Hospira 3Q net sales increase 2.9 pct.
PRNewswire
Lake Forest-based Hospira Inc. reported third quarter net sales were up 2.9 percent, buoyed by strong domestic sales of its oncolytic drug docetaxel.
Net sales for the quarter were $977 million, compared to $949 million in the third quarter of 2010, the company said in a release. It noted that the increase was partially offset by the impact of certain actions taken in response to a U.S. Food and Drug Administration 2010 warning letter and subsequent observations related to the company’s manufacturing facility in Rocky Mount, N.C., and device quality and supply-related issues.
“Despite the continued contribution of recently launched products to revenue growth, our third-quarter results were significantly impacted by developments related to our quality-improvement initiatives,” said F. Michael Ball, chief executive officer. “Addressing these issues is Hospira’s top priority, and our organization is committed to full resolution.
“I remain confident that Hospira will emerge from this process a stronger, more competitive global company that is optimally positioned to serve the needs of our customers and patients, and deliver strong value to our shareholders,” Ball added.

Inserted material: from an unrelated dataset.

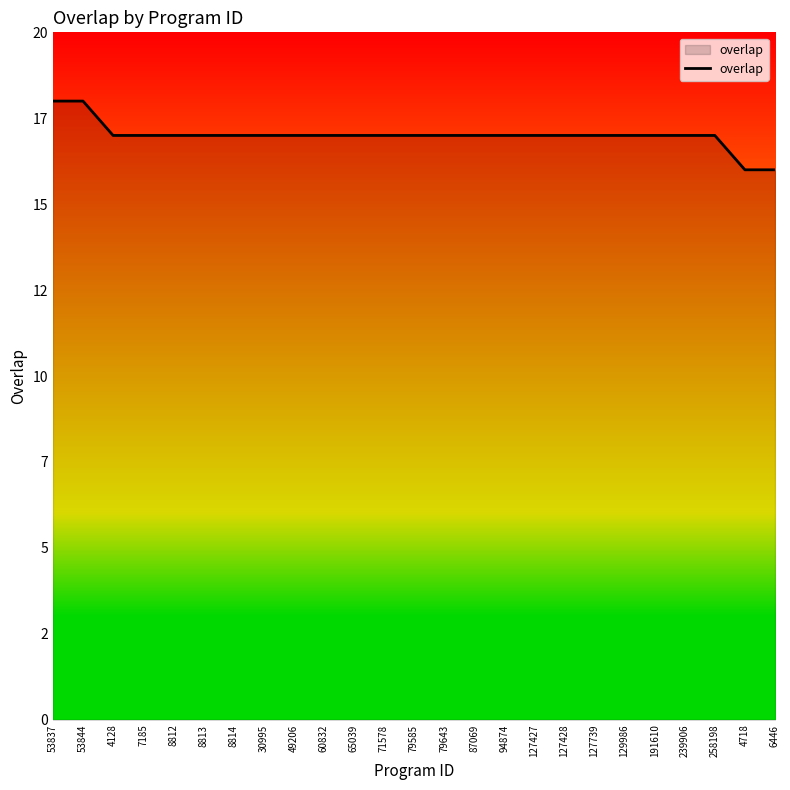

What is the maximum value shown in the chart?

18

On a constant-currency basis, third-quarter net sales increased slightly compared to the third quarter of 2010.
Adjusted income from operations for the third quarter was $142 million, compared to $189 million during the same period last year. The decline is primarily due to charges and costs associated with certain quality actions and related inventory losses, the company said.
The effective tax rate on an adjusted basis in the quarter was 16.9 percent, a decrease from the third-quarter 2010 rate of 24 percent. The decrease primarily reflects the revised projections for full-year 2011 adjusted earnings before taxes.
Cash flow from operations for the first nine months of 2011 was $277 million, compared to the $235 million for the same period in 2010. The increase primarily reflects the timing of chargeback and rebate payments, partially offset by higher inventory levels and timing of accounts payable payments.
Capital expenditures were $211 million for the first nine months of 2011, compared to $142 million for the first nine months of 2010. The increase is primarily related to the company’s capacity-expansion initiatives.